This Is Not A Story About Chainsaws

This is not a story about chainsaws, but stick with me, because for a while here that’s exactly how it’s going to sound. It’s a good thing this isn’t about chainsaws, because if you’re anything like I was a year or two ago you don’t really know anything about those things beyond that they’re loud, and then that one scene from Scarface. Conversations about displacement, torque, chainspeed, and “yeah but what about the outboard clutch?” make your eyes glaze over, as they should if you have no use for a chainsaw. That’s pretty much where I stood for almost my entire life.

But then a couple of years ago my station in life changed a bit and I suddenly had a use for a gas-powered saw (a move I highly recommend, if you can swing it). I didn’t know anything, so I hopped on the online forums, was immediately overwhelmed, and finally just went over to Lowe’s. I think I texted a buddy “wut about this 1” or something but before he responded just pulled a Husqvarna 440e off the shelf and walked out with it. I didn’t know at the time, but it was the first step toward a maddening descent into chainsaw nerdiness.

Data listing ▸
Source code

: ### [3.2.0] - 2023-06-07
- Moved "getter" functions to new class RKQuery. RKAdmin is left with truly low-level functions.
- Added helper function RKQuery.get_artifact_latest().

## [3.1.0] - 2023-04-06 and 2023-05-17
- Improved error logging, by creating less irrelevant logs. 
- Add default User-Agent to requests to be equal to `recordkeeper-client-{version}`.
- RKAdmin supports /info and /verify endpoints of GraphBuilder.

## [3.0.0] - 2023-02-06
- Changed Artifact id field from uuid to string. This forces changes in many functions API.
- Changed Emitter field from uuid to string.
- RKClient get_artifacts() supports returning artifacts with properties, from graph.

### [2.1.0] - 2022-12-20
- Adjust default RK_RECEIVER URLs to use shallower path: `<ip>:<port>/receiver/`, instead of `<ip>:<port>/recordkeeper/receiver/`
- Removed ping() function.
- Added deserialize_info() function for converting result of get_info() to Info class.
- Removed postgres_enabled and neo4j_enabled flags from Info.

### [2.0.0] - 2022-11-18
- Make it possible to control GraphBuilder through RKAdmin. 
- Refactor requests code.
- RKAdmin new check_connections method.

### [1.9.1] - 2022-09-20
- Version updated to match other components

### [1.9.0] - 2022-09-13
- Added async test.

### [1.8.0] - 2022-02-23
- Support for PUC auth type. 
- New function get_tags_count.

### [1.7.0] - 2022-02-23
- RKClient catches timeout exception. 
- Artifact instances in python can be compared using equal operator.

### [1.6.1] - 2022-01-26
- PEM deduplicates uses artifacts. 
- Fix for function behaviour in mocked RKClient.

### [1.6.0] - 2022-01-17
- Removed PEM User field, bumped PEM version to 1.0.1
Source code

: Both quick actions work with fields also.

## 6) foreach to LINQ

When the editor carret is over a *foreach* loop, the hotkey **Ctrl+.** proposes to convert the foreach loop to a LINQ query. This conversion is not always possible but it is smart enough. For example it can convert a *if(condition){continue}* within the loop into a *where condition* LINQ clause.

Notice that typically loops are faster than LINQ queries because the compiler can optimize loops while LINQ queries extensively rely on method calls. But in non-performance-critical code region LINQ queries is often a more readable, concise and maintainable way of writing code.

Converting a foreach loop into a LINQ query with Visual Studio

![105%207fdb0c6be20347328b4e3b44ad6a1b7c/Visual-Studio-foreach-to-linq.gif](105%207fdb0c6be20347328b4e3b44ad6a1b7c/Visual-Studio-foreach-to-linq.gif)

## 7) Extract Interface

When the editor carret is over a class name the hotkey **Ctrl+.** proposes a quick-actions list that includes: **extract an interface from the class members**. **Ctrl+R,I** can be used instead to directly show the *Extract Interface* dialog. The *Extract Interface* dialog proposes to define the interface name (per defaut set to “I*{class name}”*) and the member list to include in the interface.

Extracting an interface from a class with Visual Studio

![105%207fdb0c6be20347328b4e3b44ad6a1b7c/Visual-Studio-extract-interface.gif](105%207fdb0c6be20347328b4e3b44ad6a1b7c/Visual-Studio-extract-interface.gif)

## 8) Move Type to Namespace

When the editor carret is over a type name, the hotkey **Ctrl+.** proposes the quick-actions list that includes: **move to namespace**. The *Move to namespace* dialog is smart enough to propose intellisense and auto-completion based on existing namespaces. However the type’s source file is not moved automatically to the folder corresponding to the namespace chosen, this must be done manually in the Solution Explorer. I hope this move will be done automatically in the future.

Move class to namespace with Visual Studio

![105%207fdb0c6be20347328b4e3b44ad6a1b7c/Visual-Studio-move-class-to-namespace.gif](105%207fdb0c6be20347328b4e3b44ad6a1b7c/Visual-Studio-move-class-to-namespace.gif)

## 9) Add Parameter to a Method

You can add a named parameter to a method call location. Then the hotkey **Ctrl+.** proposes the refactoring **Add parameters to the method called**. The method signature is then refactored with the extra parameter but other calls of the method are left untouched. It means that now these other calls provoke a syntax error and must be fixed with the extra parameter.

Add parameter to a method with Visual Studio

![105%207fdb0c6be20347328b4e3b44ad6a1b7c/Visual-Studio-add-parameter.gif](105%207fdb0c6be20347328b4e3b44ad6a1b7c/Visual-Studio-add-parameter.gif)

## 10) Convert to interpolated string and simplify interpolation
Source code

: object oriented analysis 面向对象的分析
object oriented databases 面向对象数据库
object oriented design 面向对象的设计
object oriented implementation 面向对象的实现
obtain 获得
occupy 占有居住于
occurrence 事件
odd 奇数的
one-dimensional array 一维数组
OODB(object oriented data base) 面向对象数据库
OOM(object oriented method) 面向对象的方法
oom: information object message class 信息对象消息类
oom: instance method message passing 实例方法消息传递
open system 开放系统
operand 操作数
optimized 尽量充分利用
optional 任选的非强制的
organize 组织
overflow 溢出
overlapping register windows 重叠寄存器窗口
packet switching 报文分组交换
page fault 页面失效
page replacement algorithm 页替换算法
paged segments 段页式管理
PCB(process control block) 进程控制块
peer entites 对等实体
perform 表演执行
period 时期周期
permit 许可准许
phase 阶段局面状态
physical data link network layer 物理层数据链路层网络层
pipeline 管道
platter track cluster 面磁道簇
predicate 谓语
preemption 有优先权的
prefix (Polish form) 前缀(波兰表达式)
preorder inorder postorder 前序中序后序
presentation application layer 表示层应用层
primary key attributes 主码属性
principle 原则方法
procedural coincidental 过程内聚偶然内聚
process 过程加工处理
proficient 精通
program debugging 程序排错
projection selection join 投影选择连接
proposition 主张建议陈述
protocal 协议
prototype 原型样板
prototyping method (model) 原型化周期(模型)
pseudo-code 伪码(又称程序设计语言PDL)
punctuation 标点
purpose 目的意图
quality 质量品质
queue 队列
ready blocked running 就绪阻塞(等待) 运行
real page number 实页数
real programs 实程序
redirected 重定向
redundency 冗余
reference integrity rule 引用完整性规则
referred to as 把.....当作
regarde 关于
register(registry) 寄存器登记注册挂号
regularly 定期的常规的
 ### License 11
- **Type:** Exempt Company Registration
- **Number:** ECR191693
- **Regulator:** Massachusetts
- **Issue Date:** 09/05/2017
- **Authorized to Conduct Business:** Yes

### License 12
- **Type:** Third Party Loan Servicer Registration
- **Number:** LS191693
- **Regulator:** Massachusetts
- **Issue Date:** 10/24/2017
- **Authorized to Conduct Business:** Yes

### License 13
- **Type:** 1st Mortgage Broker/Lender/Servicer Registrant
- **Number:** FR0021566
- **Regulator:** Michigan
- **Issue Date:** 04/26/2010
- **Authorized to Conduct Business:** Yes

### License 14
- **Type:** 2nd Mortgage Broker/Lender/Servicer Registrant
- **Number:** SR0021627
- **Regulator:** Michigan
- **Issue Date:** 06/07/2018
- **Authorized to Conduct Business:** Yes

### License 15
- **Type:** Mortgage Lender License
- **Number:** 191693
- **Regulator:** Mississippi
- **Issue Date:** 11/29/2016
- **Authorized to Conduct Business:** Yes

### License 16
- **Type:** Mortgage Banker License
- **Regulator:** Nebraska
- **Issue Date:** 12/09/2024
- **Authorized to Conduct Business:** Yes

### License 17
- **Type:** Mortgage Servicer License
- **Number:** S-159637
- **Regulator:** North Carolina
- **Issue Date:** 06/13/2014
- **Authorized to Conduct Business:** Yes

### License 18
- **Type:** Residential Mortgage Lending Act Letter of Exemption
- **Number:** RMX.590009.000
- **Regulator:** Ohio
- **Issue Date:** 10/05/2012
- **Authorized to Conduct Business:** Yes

What you should do ▸
Please write what comes next in the essay about chainsaws, starting right after its last sentence. The lines come from a different source than the chainsaw essay.

Response to the task ▸
Almost as soon as I learned to start it I wanted more power, and it turns out there’s a lot you can do to a small two-stroke to get that. I learned some vocabulary, pored over the arborist forums, and took any opportunity to bring up the power-to-weight ratio of that new 550XP at cookouts. More than anything, though, I picked up on the old-as-time rivalry between Husqvarna and Stihl. They’re essentially the two players in the game, and partisan loyalists really can’t ever seem to get enough of talking trash about the other guy:

That’s a good joke.

Now remember I’d happened to stumble into a Husky dealer, so that’s what I came away with. (Ace carries Stihl, this all could have gone a different way). And so pretty much the first thing I learned about chainsaws, from the forums, from joking on the jobsite, from gazing at the obviously-more-attractive-tenor-of-orange on the Husky’s plastic, is that Stihl saws are pieces of garbage.

Now, this is objectively untrue. But shit, I wound up with a Husky. And what happened two years later was really interesting.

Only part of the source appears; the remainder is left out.